Stored records
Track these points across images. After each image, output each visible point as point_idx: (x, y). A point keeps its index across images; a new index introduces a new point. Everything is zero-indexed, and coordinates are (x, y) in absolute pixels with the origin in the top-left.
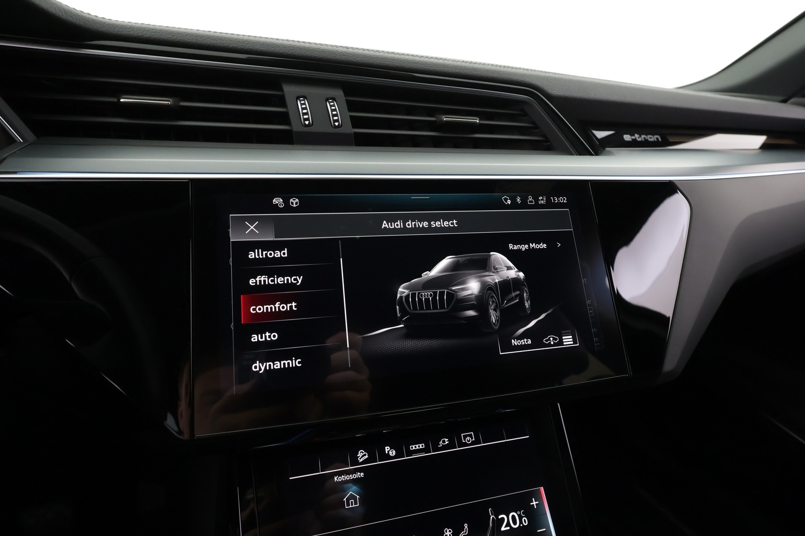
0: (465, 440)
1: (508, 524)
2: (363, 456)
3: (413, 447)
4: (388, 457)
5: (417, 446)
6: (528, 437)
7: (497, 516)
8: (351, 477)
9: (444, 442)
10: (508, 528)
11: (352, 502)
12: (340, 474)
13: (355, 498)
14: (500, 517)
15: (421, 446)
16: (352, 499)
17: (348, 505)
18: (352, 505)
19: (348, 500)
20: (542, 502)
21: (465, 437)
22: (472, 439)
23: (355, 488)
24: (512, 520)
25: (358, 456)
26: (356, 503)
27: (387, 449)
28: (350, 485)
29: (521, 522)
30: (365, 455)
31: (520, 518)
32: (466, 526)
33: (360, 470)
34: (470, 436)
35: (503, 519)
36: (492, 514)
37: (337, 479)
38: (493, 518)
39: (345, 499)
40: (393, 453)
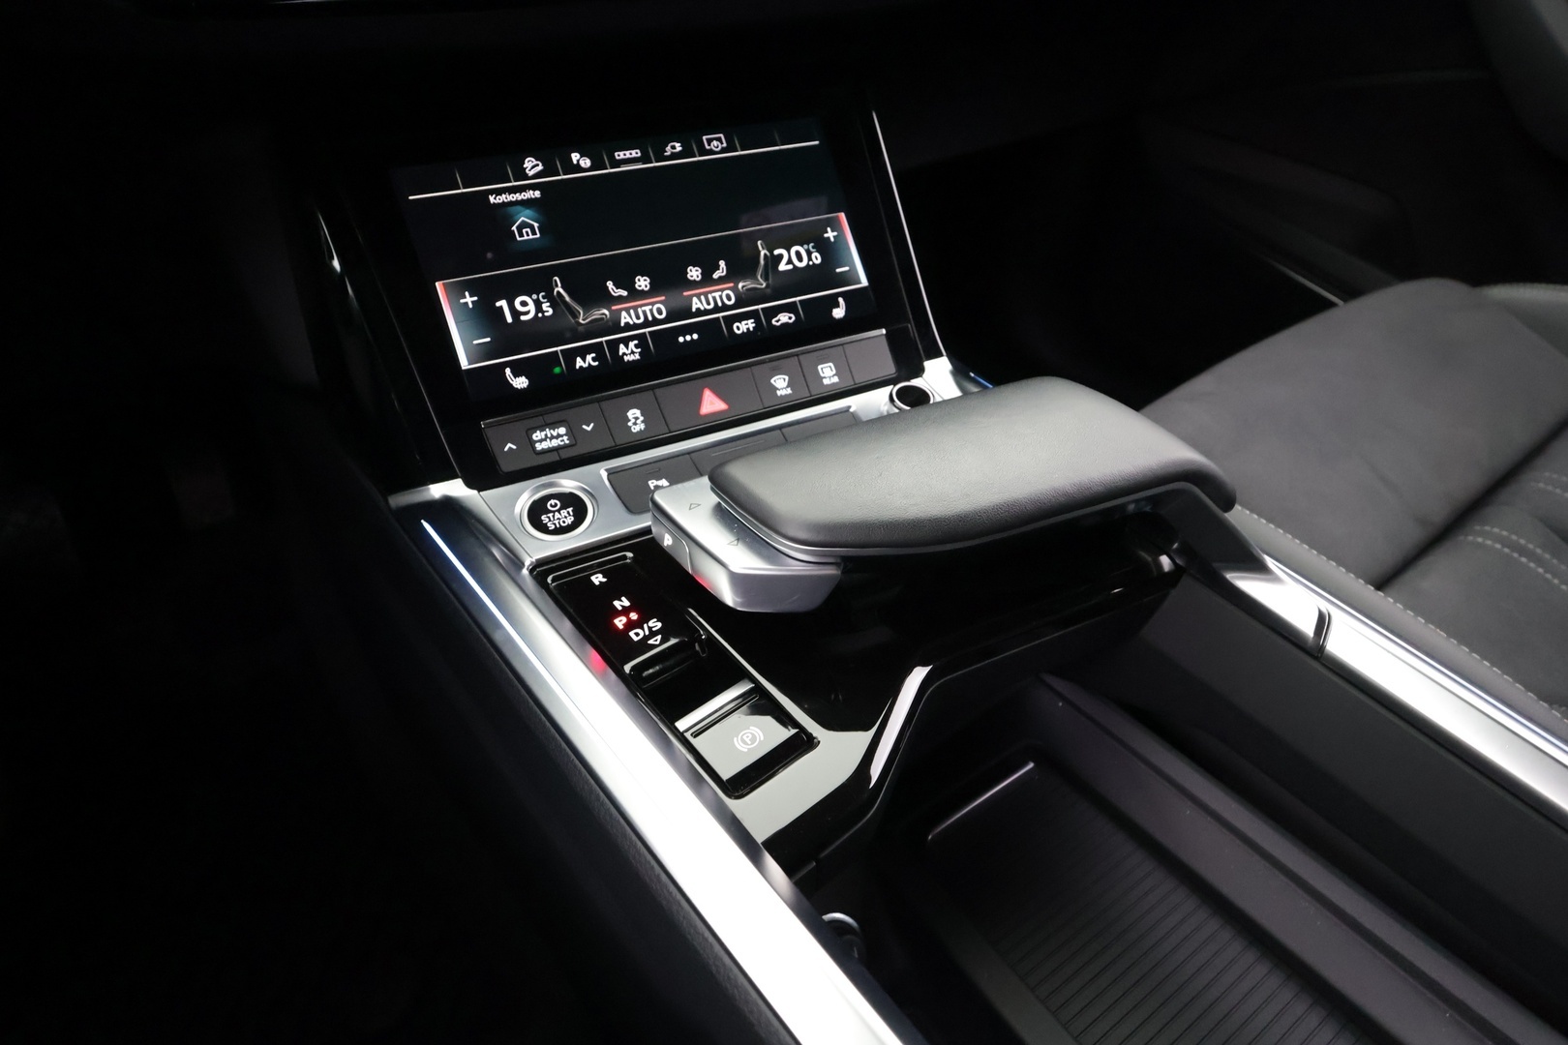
0: (709, 145)
1: (790, 261)
2: (533, 167)
3: (620, 155)
4: (578, 168)
5: (627, 153)
6: (817, 143)
7: (771, 252)
8: (518, 197)
9: (673, 147)
10: (790, 267)
11: (527, 232)
12: (499, 192)
13: (532, 227)
14: (777, 252)
15: (635, 153)
16: (527, 229)
17: (521, 235)
18: (528, 235)
19: (520, 229)
20: (842, 232)
21: (709, 141)
22: (722, 143)
23: (528, 212)
24: (795, 258)
25: (525, 166)
26: (534, 233)
27: (575, 157)
28: (519, 208)
29: (810, 259)
30: (538, 165)
31: (809, 254)
32: (722, 264)
33: (533, 187)
34: (719, 140)
35: (781, 256)
36: (763, 248)
37: (495, 199)
38: (765, 255)
39: (514, 228)
40: (586, 163)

▶ _DIRECTIONS FOR THIS TASK_: Please reproduce all the records above word for word, leaving out the pictures.

▶ _OUTPUT FOR THIS EXERCISE_:
Track these points across images. After each image, output each visible point as point_idx: (x, y). A point keeps its index across images; a new index introduces a new point. Everything is zero-indexed, and coordinates are (x, y) in absolute pixels with the origin in the top-left.
0: (465, 440)
1: (508, 524)
2: (363, 456)
3: (413, 447)
4: (388, 457)
5: (417, 446)
6: (528, 437)
7: (497, 516)
8: (351, 477)
9: (444, 442)
10: (508, 528)
11: (352, 502)
12: (340, 474)
13: (355, 498)
14: (500, 517)
15: (421, 446)
16: (352, 499)
17: (348, 505)
18: (352, 505)
19: (348, 500)
20: (542, 502)
21: (465, 437)
22: (472, 439)
23: (355, 488)
24: (512, 520)
25: (358, 456)
26: (356, 503)
27: (387, 449)
28: (350, 485)
29: (521, 522)
30: (365, 455)
31: (520, 518)
32: (466, 526)
33: (360, 470)
34: (470, 436)
35: (503, 519)
36: (492, 514)
37: (337, 479)
38: (493, 518)
39: (345, 499)
40: (393, 453)
0: (709, 145)
1: (790, 261)
2: (533, 167)
3: (620, 155)
4: (578, 168)
5: (627, 153)
6: (817, 143)
7: (771, 252)
8: (518, 197)
9: (673, 147)
10: (790, 267)
11: (527, 232)
12: (499, 192)
13: (532, 227)
14: (777, 252)
15: (635, 153)
16: (527, 229)
17: (521, 235)
18: (528, 235)
19: (520, 229)
20: (842, 232)
21: (709, 141)
22: (722, 143)
23: (528, 212)
24: (795, 258)
25: (525, 166)
26: (534, 233)
27: (575, 157)
28: (519, 208)
29: (810, 259)
30: (538, 165)
31: (809, 254)
32: (722, 264)
33: (533, 187)
34: (719, 140)
35: (781, 256)
36: (763, 248)
37: (495, 199)
38: (765, 255)
39: (514, 228)
40: (586, 163)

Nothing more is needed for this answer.